Fishery Improvement Projects (FIPs) are the sustainable seafood movement’s primary tool for incentivizing fisheries improvement, and they have yielded notable progress over the past twenty years.
By design, FIPs were created to drive improvement of fisheries’ environmental performance, primarily in industrial fisheries in developed countries, without explicit regard for their social or financial performance.
Despite the commercial success of the FIP model, evidence suggests that it can unevenly distribute the costs and benefits of improvement; in many cases fishers are forced to pay the majority of the costs of improvement but receive few, if any, benefits to cover those additional costs. This unforeseen social impact contradicts current definitions of seafood sustainability which have evolved over the past 20 years to include fisher livelihoods.
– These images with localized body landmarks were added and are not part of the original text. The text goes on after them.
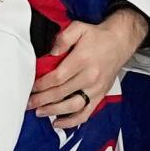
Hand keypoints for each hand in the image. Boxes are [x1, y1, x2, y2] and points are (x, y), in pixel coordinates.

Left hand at [29, 8, 147, 127]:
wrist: (120, 42)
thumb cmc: (97, 37)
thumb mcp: (79, 27)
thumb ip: (63, 38)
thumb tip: (51, 53)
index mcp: (82, 60)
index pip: (57, 77)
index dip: (42, 85)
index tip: (31, 87)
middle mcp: (90, 76)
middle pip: (62, 93)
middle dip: (42, 100)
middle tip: (29, 103)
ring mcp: (96, 88)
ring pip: (72, 106)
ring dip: (53, 111)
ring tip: (39, 112)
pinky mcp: (100, 96)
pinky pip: (86, 113)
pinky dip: (72, 121)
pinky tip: (58, 122)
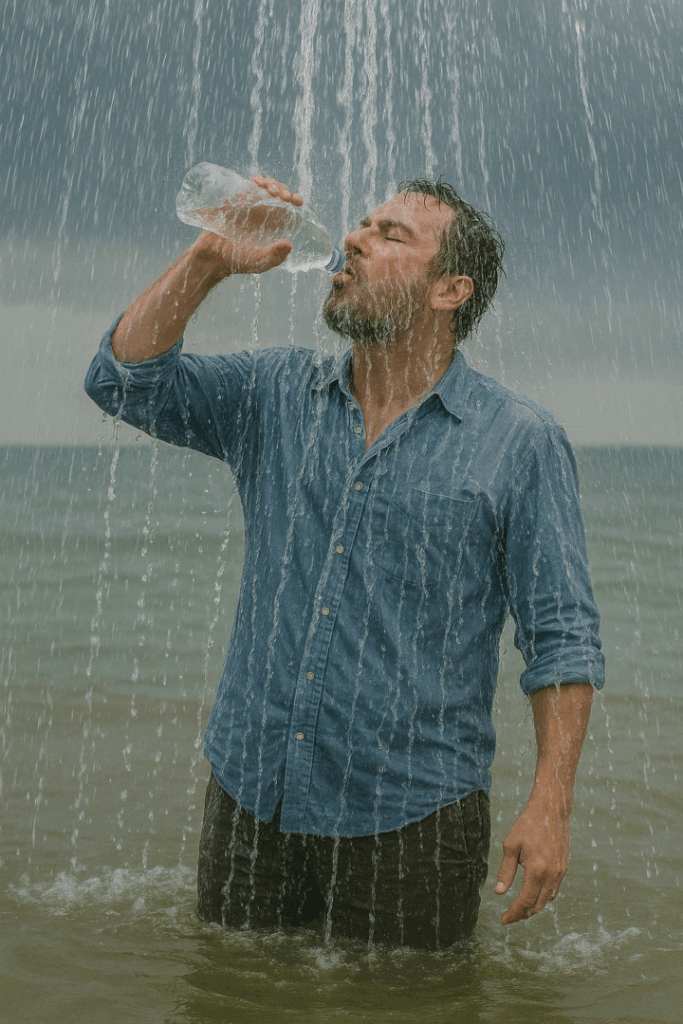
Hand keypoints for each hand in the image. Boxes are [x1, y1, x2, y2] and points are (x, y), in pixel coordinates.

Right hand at [191, 176, 303, 276]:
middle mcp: (263, 214)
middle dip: (283, 190)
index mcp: (273, 225)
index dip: (295, 201)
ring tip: (271, 191)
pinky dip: (255, 182)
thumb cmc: (238, 262)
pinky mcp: (235, 200)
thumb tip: (290, 244)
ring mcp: (249, 206)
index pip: (289, 208)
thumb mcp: (260, 262)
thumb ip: (275, 256)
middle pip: (278, 193)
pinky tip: (258, 185)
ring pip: (265, 187)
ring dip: (271, 184)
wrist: (212, 256)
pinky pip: (247, 185)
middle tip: (283, 196)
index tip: (297, 201)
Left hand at [494, 798, 569, 924]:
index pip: (525, 901)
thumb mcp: (511, 846)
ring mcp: (560, 872)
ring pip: (548, 899)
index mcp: (537, 871)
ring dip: (534, 907)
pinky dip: (544, 897)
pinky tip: (535, 895)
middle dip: (523, 914)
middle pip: (537, 904)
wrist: (551, 809)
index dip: (514, 913)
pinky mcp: (564, 866)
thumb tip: (499, 892)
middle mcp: (552, 875)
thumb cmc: (528, 824)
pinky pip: (555, 889)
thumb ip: (506, 871)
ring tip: (521, 910)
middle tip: (510, 918)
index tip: (503, 920)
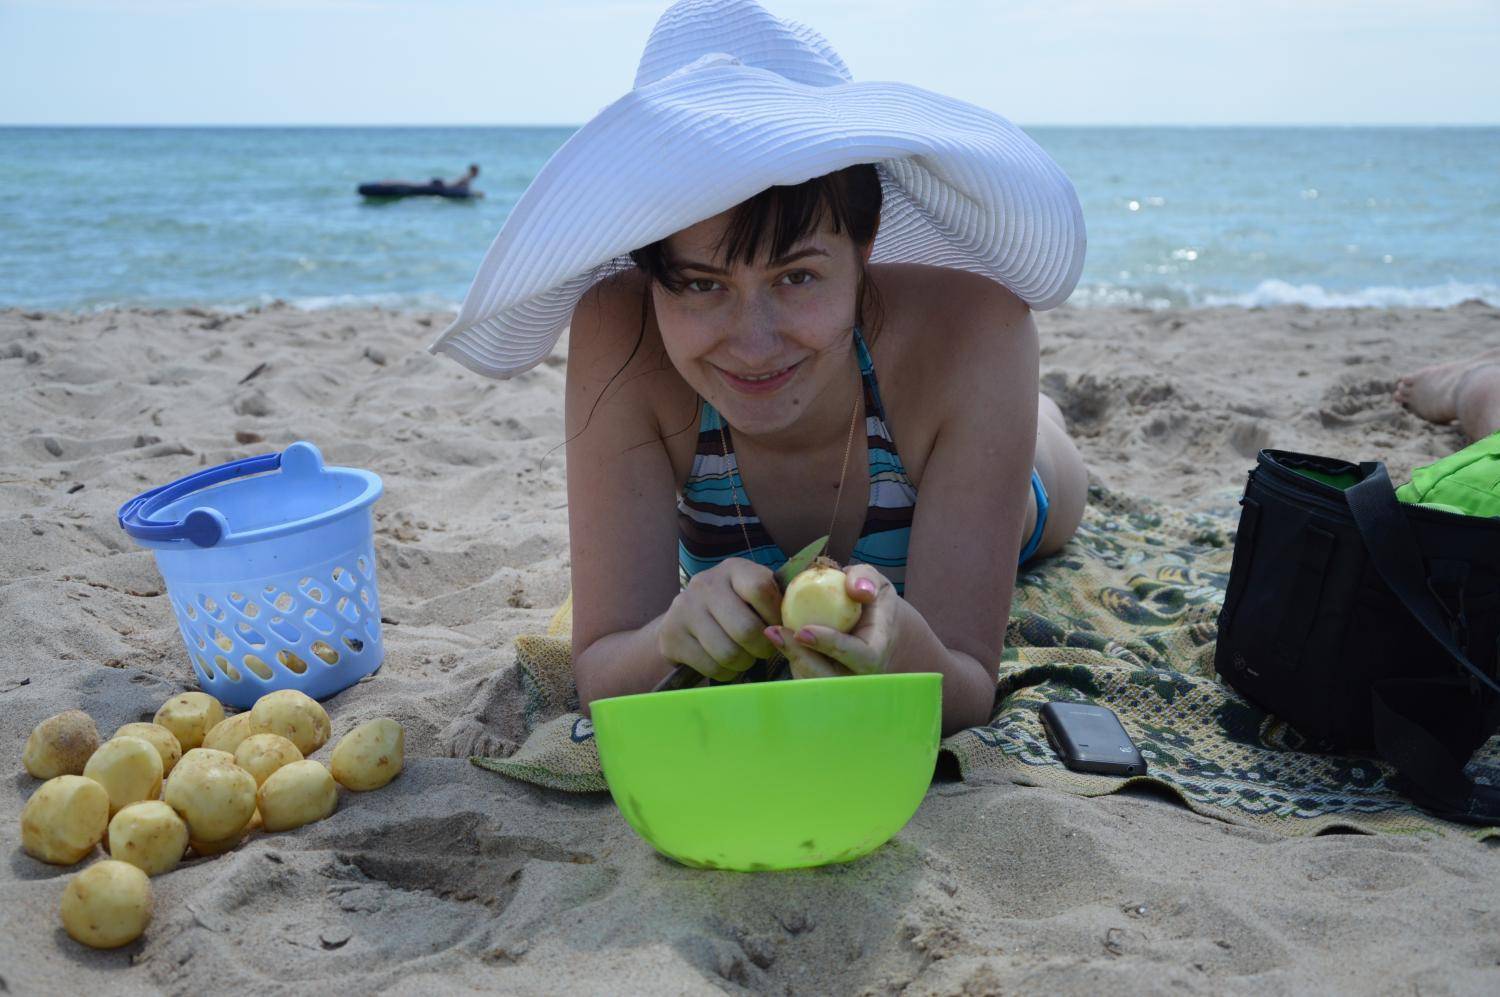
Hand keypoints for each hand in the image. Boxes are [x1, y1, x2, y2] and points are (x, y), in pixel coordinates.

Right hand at [657, 557, 781, 681]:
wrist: (681, 622)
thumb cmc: (732, 609)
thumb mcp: (752, 595)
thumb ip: (777, 600)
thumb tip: (804, 622)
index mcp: (733, 569)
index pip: (760, 589)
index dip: (775, 615)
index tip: (778, 627)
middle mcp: (706, 584)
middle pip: (746, 629)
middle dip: (762, 648)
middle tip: (763, 650)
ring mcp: (685, 609)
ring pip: (729, 653)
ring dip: (744, 663)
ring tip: (745, 657)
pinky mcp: (672, 636)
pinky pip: (711, 666)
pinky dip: (725, 673)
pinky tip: (725, 664)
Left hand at [765, 564, 896, 678]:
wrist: (877, 630)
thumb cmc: (874, 604)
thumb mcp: (876, 584)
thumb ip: (866, 578)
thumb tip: (857, 590)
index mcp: (878, 652)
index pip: (862, 657)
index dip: (833, 645)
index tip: (803, 631)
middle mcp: (861, 675)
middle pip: (831, 678)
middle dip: (801, 657)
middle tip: (775, 633)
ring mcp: (843, 683)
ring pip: (813, 682)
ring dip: (792, 658)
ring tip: (773, 633)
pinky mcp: (826, 683)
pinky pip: (806, 676)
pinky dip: (792, 658)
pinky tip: (778, 638)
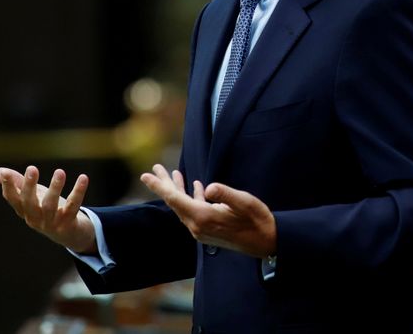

Beginning in 2018 we teamed with Conservation International, SmartFish AC and Wilderness Markets to explore triple impact FIPs — the explicit integration of assessment and improvement of fisheries’ social and financial performance in addition to environmental performance. Collectively, we’re proposing a revision of the FIP model, in order to evaluate, track and incentivize improvement of fisheries’ social and financial performance along with environmental performance.
We have been piloting this new model successfully in Mexico, Costa Rica, and beyond, and are now sharing how this approach works and how it can lead to higher value for fishers and stronger seafood supply chains.